(Pose estimation data)

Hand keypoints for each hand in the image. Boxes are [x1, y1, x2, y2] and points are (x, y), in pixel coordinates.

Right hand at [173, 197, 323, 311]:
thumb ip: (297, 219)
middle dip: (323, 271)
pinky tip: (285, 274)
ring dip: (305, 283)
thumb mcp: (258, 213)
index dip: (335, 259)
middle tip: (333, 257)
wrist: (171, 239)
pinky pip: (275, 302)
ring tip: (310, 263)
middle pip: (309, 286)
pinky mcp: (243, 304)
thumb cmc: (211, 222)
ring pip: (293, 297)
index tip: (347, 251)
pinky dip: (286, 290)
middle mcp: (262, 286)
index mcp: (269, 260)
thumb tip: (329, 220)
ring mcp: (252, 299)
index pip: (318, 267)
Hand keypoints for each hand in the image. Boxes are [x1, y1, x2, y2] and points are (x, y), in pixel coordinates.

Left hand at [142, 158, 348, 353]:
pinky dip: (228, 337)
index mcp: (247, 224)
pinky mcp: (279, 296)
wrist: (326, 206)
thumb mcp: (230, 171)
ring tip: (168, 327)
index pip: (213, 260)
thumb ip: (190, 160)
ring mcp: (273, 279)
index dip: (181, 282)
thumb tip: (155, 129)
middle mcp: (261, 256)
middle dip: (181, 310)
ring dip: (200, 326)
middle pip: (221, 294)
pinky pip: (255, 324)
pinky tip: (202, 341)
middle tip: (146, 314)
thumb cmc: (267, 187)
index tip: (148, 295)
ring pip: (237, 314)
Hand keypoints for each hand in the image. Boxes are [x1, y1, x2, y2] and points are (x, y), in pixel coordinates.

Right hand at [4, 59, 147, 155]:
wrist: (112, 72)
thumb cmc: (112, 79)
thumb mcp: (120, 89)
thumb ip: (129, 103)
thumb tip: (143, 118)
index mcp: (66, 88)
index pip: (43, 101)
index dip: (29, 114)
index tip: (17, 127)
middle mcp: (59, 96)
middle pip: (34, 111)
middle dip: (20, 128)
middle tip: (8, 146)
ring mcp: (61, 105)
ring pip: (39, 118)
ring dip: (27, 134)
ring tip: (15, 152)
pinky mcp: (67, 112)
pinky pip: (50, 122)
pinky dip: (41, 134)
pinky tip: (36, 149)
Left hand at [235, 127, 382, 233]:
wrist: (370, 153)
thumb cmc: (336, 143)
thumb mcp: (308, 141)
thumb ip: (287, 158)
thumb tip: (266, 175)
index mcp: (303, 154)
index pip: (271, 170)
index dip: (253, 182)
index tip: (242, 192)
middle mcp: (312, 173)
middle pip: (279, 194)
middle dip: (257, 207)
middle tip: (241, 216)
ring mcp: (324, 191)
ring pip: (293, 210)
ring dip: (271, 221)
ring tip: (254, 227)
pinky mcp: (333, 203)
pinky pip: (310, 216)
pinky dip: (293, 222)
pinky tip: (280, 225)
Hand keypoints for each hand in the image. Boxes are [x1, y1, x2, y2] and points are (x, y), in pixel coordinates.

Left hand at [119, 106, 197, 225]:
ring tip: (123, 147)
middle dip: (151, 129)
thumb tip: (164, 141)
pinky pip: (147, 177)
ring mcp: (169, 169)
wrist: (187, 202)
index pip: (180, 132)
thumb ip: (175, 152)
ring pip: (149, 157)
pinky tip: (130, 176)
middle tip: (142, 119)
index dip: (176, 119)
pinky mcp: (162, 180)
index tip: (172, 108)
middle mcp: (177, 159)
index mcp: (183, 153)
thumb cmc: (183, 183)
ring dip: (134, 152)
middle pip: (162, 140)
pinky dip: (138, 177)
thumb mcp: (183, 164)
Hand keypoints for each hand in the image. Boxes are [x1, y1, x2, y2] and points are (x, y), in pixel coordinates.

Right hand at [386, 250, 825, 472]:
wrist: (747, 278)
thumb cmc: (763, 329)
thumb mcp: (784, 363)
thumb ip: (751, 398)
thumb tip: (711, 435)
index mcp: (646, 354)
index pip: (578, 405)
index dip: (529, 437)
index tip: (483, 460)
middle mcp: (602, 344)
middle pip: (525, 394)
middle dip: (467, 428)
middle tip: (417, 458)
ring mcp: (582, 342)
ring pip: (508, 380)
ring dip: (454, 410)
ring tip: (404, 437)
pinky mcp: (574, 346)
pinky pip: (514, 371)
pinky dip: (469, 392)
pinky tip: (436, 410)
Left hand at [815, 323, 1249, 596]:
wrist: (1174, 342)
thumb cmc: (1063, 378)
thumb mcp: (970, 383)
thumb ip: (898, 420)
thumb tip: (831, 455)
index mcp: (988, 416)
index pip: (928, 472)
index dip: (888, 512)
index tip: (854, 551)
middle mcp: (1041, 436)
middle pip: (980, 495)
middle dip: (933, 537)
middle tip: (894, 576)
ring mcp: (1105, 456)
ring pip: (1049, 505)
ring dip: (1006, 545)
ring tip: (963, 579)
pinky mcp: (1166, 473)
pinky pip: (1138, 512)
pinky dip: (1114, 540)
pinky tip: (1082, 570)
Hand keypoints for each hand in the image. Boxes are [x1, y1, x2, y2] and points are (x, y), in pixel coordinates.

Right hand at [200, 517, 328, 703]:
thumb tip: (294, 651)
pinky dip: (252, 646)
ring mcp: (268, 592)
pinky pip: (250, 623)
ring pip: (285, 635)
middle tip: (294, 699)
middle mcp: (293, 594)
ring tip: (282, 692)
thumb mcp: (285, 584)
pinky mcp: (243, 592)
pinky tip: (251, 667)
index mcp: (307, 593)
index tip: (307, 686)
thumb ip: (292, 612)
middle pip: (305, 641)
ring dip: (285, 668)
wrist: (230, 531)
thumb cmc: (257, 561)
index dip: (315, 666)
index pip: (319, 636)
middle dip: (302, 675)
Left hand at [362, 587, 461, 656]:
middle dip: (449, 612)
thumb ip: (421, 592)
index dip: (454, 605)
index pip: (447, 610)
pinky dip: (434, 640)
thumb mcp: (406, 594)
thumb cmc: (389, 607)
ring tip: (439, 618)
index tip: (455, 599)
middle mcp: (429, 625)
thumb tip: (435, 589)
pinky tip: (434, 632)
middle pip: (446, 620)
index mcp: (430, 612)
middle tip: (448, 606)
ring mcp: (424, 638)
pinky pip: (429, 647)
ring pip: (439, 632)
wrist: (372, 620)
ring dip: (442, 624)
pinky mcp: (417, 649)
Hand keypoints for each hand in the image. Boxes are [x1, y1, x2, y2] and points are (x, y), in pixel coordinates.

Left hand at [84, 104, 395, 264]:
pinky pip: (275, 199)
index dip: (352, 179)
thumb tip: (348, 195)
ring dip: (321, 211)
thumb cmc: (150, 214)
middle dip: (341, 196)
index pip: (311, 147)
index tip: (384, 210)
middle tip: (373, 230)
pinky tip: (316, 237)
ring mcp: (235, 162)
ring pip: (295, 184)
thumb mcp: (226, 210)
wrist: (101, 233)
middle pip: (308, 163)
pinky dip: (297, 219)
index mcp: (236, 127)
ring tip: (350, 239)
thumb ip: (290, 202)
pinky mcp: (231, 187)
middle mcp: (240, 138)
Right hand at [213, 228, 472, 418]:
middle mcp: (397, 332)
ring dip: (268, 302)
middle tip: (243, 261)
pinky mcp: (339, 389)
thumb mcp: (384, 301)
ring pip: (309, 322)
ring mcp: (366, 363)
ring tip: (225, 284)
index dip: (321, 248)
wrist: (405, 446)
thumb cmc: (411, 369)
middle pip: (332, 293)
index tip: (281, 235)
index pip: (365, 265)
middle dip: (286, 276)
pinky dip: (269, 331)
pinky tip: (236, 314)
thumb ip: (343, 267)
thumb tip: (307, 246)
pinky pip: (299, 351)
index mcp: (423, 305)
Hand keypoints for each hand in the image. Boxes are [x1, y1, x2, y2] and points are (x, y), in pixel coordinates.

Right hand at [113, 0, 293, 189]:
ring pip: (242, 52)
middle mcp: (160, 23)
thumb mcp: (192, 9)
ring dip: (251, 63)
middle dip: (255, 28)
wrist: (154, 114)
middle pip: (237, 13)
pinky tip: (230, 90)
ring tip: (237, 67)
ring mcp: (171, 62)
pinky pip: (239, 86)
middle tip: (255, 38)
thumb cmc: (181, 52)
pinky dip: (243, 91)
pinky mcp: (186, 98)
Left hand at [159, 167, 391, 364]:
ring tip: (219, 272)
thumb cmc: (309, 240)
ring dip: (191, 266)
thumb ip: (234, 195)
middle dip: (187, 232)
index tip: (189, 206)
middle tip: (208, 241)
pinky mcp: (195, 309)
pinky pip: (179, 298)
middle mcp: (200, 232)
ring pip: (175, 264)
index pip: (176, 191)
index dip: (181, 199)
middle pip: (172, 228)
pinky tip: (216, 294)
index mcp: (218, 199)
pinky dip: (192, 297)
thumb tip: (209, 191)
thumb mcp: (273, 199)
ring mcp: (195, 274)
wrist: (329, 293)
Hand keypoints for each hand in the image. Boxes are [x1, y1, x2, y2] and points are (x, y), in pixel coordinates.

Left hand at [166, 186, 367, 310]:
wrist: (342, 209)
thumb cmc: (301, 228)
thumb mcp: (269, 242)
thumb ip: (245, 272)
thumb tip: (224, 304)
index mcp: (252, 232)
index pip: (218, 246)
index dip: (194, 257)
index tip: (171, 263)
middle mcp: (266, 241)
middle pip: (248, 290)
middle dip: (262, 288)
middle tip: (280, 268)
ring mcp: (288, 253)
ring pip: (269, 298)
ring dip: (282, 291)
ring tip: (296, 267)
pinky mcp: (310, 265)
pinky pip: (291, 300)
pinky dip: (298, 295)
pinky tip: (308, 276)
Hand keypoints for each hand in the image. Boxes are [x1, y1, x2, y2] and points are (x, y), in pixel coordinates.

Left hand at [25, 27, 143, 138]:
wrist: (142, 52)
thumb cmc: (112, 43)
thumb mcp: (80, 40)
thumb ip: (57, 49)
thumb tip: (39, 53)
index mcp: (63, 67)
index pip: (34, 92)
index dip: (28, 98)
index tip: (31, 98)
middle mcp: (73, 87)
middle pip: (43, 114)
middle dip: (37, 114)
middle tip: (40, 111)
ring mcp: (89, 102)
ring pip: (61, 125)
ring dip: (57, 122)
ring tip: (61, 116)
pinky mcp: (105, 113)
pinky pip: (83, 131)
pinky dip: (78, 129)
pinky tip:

YOUR GOAL |
Using the data above, repeat exactly the lines that begin at the line with "thumb tip: (164, 141)" and end at the line with "ring tip: (439, 618)", both ends included.

THE COMPLETED TASK |
thumb tip: (164, 141)
pinky pip: (147, 177)
ring mcp: (169, 169)
wrist: (187, 202)
index pip: (180, 132)
thumb ip: (175, 152)
ring pip: (149, 157)
pinky tip: (130, 176)
middle tip: (142, 119)
index dip: (176, 119)
pinky mcp: (162, 180)
index tip: (172, 108)
middle mcp: (177, 159)
index mcp: (183, 153)
thumb cmc: (183, 183)
ring dip: (134, 152)
middle pip: (162, 140)
pinky dip: (138, 177)
thumb mcp: (183, 164)
Hand keypoints for each hand in the image. Boxes are [x1, y1, x2, y2] and points are (x, y), in pixel coordinates.

Right hand at [386, 250, 825, 472]:
wrist: (747, 278)
thumb cmc: (763, 329)
thumb mcp: (784, 363)
thumb ip: (751, 398)
thumb tip: (711, 435)
index mcp: (646, 354)
index pip: (578, 405)
index dip: (529, 437)
index tip: (483, 460)
middle mcp: (602, 344)
middle pip: (525, 394)
middle dip: (467, 428)
middle tip: (417, 458)
ring mcp: (582, 342)
ring pip: (508, 380)
ring dip: (454, 410)
ring tip: (404, 437)
pinky mcp: (574, 346)
pinky pip: (514, 371)
pinky dip: (469, 392)
pinky tip: (436, 410)
Left hand at [815, 323, 1249, 596]:
wrist: (1174, 342)
thumb cmc: (1063, 378)
thumb mcp: (970, 383)
thumb ip: (898, 420)
thumb tip: (831, 455)
index mcp: (988, 416)
index pip: (928, 472)
index dip: (888, 512)
index tip: (854, 551)
middle mcp: (1041, 436)
middle pip: (980, 495)
middle dip: (933, 537)
middle tip: (894, 576)
ring mcp: (1105, 456)
ring pip: (1049, 505)
ring dip: (1006, 545)
ring tip: (963, 579)
pinky mcp: (1166, 473)
pinky pip: (1138, 512)
pinky dip: (1114, 540)
pinky tip: (1082, 570)
Hand keypoints for each hand in the image. Boxes are [x1, y1, x2, y2] and points are (x, y), in pixel coordinates.

Right hand at [200, 517, 328, 703]:
thumb tip: (294, 651)
pinky dip: (252, 646)
ring mcp: (268, 592)
pinky pip: (250, 623)
ring pip: (285, 635)
middle tip: (294, 699)
middle mcp: (293, 594)
ring tip: (282, 692)
thumb mcp: (285, 584)
pinky mcp: (243, 592)
pinky tip: (251, 667)
index mcp: (307, 593)
index tip: (307, 686)
thumb ip: (292, 612)
middle pip: (305, 641)
ring dip: (285, 668)
wrist: (230, 531)
thumb cmc: (257, 561)
index dip: (315, 666)
index pip: (319, 636)
middle dip: (302, 675)
Left hand at [362, 587, 461, 656]:
middle dip: (449, 612)
thumb ip: (421, 592)
index dip: (454, 605)
index pip: (447, 610)
pinky dip: (434, 640)
thumb mcp: (406, 594)
thumb cmc: (389, 607)
ring tip: (439, 618)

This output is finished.